Rencana Penghapusan Degradasi di Liga 1 2021 Bisa Mencoreng Citra Ketua PSSI

Koordinator #SaveOurSoccer Akmal Marhali menilai rencana penghapusan degradasi di Liga 1 2021 bisa mencoreng citra PSSI di bawah kepemimpinan Mochamad Iriawan.

Menurut Akmal, penghapusan degradasi dalam kompetisi sama saja dengan membuka celah praktik jual-beli pertandingan.

Bila itu terjadi, Akmal menilai citra Mochamad Iriawan sebagai Ketua PSSI bisa rusak.

“Yang dikhawatirkan bila (kompetisi) tanpa degradasi, pemain atau klub bermain setengah hati. Kompetisi menjadi tidak kompetitif. Akan terjadi jual-beli pertandingan untuk mendapatkan pemasukan yang tidak halal dari sepak bola,” kata Akmal.

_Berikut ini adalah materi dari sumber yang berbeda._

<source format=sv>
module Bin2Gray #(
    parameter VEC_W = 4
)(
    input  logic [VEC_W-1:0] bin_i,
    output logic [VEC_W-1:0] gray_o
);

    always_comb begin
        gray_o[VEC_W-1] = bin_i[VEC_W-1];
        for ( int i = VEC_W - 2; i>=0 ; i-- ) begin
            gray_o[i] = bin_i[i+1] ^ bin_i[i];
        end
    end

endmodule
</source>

“Ini tentu sangat berbahaya. Ini akan menjebak Ketua Umum PSSI untuk melanggar statuta dan juga mencoreng citranya sebagai polisi bila matchsetting, matchacting, dan matchfixing sampai terjadi,” tutur Akmal menambahkan.

Soal pandemi Covid-19 yang dijadikan alasan penghapusan degradasi, Akmal menilai hal tersebut sudah tidak relevan.

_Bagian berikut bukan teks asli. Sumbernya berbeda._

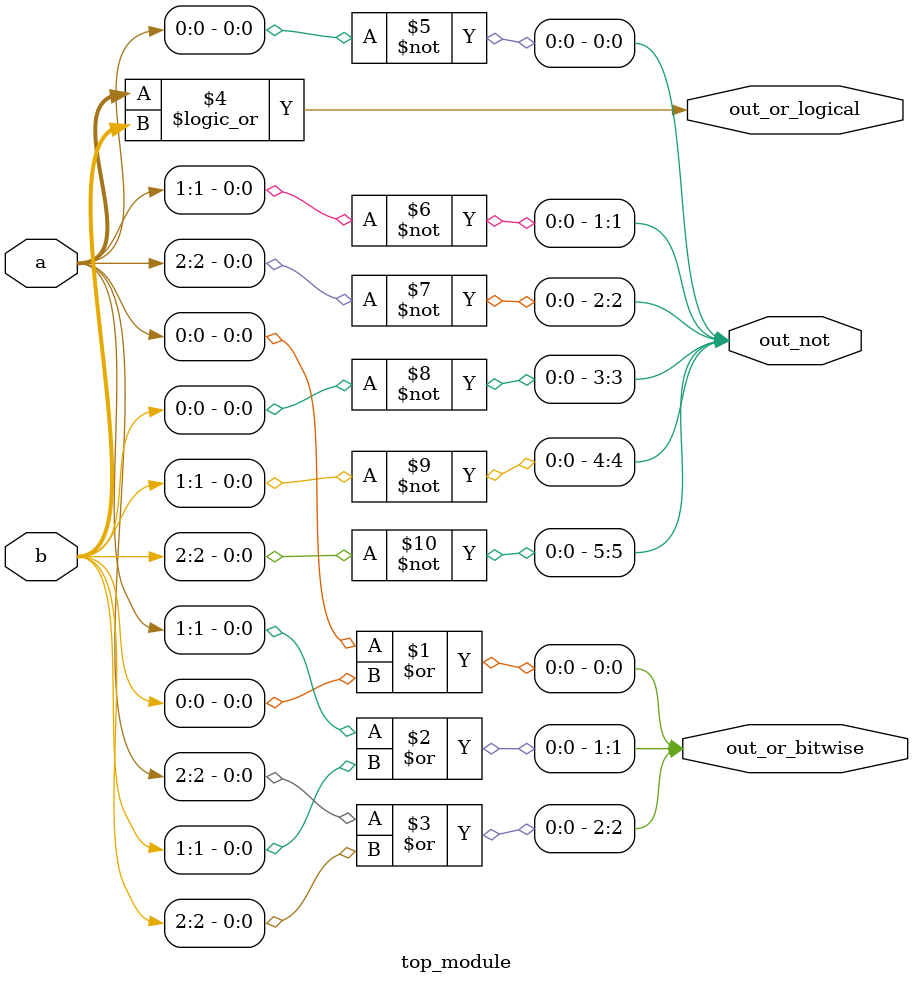
<source format=v>
module top_module( 
    input [2:0] a,
    input [2:0] b,
    output [2:0] out_or_bitwise,
    output out_or_logical,
    output [5:0] out_not
);
    assign out_or_bitwise = {a[2]|b[2],a[1]|b[1],a[0]|b[0]};
    assign out_or_logical = a || b;
    assign out_not = {~b[2],~b[1],~b[0],~a[2],~a[1],~a[0]};
endmodule

</source>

Pasalnya, menurut Akmal, saat ini sudah tercipta kenormalan baru termasuk dalam sepak bola meski pandemi korona belum berakhir.

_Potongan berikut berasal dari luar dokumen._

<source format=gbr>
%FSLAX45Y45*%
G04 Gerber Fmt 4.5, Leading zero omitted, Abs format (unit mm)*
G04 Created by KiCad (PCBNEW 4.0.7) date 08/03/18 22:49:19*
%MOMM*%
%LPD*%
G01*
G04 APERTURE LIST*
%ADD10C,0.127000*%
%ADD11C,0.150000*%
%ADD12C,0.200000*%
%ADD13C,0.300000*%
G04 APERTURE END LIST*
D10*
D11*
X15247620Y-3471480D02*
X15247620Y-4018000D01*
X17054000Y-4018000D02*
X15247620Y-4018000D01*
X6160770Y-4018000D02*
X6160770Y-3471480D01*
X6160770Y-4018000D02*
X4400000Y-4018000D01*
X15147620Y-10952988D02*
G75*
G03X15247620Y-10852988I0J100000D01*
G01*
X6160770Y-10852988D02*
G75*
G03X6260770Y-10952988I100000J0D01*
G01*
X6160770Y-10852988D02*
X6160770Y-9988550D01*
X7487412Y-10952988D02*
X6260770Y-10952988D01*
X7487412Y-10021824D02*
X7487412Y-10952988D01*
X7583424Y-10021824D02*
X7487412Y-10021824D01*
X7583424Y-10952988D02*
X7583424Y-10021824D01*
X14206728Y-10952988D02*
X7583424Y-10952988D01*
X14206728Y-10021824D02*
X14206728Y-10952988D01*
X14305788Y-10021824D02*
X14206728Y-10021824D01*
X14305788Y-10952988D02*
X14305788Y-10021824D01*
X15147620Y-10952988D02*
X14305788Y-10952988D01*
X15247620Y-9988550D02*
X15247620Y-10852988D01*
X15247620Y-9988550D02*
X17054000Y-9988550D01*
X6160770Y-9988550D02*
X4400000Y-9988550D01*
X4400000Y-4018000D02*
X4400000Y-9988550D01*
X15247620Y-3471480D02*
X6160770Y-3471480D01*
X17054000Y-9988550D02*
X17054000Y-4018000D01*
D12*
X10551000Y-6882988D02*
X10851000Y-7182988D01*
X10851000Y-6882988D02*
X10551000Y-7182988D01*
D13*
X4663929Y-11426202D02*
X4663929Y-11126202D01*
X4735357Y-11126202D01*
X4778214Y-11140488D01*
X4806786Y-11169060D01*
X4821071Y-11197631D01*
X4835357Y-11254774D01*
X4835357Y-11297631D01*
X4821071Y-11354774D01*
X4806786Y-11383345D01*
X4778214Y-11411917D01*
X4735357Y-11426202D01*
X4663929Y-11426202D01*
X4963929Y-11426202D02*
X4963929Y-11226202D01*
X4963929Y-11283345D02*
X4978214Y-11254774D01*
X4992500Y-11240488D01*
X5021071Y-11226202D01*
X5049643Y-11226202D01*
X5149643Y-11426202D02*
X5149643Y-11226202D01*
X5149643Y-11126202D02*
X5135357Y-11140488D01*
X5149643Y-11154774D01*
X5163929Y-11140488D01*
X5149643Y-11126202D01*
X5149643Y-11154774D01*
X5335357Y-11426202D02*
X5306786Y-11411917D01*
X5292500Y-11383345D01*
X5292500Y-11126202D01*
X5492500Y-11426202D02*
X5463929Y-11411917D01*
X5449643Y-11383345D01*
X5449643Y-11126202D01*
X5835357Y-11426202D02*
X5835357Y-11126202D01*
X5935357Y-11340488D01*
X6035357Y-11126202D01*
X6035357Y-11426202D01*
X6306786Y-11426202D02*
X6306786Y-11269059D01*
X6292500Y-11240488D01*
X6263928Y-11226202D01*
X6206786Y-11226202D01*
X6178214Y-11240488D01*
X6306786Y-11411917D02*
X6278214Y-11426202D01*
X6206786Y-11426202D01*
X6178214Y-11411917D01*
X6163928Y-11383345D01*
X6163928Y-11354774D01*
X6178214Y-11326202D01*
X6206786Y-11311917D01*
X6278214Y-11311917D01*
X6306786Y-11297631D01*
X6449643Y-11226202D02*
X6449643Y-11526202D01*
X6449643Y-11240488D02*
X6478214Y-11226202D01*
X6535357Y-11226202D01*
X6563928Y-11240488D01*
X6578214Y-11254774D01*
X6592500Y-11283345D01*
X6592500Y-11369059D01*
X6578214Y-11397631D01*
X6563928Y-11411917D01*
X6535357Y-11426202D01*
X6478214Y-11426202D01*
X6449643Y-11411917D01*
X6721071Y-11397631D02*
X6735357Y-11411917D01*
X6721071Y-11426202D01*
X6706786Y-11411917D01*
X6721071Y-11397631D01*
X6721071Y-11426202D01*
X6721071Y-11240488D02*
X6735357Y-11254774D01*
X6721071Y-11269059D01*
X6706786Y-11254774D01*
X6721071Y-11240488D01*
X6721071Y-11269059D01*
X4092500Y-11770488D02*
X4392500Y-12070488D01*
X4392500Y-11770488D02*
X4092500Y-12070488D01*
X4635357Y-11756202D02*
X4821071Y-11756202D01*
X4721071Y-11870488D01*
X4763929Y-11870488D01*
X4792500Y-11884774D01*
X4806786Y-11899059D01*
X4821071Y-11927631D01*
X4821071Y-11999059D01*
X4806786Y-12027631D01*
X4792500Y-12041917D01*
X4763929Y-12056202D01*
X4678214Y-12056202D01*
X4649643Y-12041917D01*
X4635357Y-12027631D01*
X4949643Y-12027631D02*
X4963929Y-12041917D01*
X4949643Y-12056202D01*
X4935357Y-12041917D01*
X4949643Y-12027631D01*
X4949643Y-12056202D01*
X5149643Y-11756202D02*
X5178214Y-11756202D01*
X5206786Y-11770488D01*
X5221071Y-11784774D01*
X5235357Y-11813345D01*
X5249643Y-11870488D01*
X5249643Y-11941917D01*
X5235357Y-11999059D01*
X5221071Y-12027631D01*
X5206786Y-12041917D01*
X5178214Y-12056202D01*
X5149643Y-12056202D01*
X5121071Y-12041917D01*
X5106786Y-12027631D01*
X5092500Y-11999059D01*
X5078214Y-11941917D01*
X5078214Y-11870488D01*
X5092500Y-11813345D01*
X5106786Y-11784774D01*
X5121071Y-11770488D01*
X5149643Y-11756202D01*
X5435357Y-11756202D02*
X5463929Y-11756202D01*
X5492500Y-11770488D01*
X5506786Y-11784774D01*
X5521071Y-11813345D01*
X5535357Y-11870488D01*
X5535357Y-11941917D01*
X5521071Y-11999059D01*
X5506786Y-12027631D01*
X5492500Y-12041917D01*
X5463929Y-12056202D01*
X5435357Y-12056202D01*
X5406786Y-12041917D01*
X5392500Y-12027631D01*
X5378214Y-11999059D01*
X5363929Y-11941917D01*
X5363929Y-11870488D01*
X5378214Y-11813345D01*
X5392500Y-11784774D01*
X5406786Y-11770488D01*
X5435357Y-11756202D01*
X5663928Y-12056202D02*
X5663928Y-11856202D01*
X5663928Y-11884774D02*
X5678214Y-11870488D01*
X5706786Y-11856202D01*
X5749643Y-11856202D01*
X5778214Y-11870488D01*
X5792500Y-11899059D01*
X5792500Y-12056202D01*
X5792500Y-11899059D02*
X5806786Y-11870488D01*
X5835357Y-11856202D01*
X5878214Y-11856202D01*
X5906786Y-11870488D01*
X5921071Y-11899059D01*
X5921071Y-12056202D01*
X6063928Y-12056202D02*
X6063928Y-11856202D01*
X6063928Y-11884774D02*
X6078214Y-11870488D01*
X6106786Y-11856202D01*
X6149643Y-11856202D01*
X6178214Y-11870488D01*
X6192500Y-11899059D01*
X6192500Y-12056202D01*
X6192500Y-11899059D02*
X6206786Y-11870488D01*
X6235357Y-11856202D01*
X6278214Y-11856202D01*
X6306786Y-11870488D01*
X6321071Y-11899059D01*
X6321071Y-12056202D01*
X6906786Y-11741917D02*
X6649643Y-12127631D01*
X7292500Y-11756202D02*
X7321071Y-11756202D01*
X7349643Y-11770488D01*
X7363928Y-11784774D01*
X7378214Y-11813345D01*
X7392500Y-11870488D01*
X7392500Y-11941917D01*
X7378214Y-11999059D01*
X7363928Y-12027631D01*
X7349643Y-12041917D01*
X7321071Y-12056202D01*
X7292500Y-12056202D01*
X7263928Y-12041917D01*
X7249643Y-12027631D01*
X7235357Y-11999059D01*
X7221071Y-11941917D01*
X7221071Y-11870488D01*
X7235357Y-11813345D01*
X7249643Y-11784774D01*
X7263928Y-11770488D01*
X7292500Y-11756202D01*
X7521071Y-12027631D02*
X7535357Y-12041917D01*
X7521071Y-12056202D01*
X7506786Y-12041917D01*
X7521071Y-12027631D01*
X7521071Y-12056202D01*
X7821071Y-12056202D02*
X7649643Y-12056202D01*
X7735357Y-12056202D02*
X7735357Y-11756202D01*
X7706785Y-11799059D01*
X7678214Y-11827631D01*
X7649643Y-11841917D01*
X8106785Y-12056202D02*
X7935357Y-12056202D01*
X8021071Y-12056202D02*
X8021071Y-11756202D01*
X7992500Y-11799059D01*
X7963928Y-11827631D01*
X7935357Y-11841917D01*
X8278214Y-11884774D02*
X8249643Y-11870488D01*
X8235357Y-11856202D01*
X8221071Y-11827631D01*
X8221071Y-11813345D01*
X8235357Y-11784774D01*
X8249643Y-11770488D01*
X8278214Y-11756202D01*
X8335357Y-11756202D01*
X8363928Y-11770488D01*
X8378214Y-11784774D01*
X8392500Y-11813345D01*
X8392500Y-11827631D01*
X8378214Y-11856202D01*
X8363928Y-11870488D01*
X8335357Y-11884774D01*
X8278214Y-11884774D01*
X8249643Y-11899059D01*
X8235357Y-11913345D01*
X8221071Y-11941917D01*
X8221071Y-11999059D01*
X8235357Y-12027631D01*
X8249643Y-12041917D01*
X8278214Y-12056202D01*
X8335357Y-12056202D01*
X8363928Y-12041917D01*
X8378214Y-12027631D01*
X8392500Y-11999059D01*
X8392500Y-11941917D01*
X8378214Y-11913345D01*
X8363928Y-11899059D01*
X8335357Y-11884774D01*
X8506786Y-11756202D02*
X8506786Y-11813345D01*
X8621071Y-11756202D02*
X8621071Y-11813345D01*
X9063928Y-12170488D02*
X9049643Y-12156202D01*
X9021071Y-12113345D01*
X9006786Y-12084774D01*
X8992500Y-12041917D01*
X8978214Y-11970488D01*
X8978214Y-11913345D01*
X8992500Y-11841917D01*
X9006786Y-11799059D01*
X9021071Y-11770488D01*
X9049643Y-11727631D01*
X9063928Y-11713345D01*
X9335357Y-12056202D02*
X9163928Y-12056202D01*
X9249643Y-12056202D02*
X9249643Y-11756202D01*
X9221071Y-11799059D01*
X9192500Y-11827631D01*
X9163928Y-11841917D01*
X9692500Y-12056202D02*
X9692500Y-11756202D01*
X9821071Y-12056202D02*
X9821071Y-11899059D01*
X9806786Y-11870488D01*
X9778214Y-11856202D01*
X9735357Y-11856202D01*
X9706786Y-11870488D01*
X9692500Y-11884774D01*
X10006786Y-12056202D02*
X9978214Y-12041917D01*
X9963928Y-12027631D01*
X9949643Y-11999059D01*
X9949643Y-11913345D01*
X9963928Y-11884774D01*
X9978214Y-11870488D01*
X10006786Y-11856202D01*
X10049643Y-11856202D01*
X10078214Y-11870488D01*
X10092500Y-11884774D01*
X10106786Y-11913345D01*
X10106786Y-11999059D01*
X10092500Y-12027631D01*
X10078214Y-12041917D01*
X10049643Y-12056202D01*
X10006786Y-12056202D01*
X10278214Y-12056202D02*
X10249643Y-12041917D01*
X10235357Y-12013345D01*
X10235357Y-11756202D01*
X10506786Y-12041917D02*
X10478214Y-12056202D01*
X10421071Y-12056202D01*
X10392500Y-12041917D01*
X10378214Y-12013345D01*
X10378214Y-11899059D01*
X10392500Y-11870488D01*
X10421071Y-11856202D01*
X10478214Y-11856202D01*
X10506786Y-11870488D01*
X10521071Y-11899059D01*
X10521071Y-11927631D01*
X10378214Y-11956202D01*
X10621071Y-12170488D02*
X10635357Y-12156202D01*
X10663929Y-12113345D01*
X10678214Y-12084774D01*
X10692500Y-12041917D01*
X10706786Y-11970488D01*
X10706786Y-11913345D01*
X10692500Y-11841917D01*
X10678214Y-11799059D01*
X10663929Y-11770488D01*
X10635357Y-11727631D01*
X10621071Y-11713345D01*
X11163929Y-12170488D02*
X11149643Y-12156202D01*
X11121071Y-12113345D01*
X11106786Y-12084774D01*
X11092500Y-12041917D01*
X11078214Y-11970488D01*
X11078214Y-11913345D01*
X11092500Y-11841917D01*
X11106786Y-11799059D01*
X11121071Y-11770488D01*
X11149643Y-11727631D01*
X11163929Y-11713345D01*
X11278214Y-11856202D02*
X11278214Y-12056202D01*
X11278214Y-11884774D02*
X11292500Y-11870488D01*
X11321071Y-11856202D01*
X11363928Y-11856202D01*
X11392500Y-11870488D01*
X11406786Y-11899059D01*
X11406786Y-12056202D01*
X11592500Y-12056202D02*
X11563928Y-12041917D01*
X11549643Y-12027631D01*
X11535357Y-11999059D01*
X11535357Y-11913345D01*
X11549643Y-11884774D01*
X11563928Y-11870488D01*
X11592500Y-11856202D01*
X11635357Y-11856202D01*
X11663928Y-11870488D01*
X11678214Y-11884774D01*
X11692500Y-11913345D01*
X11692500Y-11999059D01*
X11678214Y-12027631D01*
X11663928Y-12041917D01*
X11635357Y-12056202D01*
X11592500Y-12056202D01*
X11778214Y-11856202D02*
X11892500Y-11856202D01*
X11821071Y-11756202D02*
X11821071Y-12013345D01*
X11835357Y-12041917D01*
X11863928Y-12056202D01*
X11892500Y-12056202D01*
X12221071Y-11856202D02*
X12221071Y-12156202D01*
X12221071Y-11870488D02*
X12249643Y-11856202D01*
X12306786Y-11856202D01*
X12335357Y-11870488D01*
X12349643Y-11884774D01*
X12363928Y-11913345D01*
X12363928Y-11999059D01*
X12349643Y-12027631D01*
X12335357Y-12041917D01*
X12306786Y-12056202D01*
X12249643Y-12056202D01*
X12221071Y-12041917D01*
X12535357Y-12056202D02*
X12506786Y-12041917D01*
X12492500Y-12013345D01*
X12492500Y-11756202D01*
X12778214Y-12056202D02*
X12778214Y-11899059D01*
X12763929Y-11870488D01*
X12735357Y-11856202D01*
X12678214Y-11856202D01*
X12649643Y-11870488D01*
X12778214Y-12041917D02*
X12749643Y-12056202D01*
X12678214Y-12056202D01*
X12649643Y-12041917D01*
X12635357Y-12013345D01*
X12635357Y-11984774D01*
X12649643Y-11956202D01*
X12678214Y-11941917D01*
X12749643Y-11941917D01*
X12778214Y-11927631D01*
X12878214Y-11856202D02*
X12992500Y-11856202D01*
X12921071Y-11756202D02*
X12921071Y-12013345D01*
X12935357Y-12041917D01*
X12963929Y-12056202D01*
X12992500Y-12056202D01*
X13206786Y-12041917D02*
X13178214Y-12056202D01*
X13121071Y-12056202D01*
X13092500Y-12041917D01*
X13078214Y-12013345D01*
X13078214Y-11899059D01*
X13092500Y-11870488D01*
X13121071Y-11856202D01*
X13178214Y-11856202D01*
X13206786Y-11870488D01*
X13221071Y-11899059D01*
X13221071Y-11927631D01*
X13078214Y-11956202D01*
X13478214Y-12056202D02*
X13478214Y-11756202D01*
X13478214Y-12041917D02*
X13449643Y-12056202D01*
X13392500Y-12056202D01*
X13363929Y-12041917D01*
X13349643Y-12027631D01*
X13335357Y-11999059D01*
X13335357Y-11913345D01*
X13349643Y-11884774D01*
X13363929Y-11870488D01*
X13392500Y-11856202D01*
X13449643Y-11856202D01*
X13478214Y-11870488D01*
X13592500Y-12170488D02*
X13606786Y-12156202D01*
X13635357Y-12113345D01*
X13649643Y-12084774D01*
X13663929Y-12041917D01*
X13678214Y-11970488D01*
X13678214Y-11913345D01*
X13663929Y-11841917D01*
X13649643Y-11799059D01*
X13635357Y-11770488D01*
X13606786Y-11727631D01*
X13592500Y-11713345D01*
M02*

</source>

“Semua negara menjalankan kompetisi dengan biasanya meski tanpa penonton dan menjalankan protokol kesehatan yang ketat,” kata Akmal.

“Saran #SaveOurSoccer agar sepak bola kita tetap sehat, jalankan saja kompetisi sesuai aturan. Tidak perlu dimunculkan kebijakan kontroversial yang membuat publik kehilangan kepercayaan,” tutur Akmal.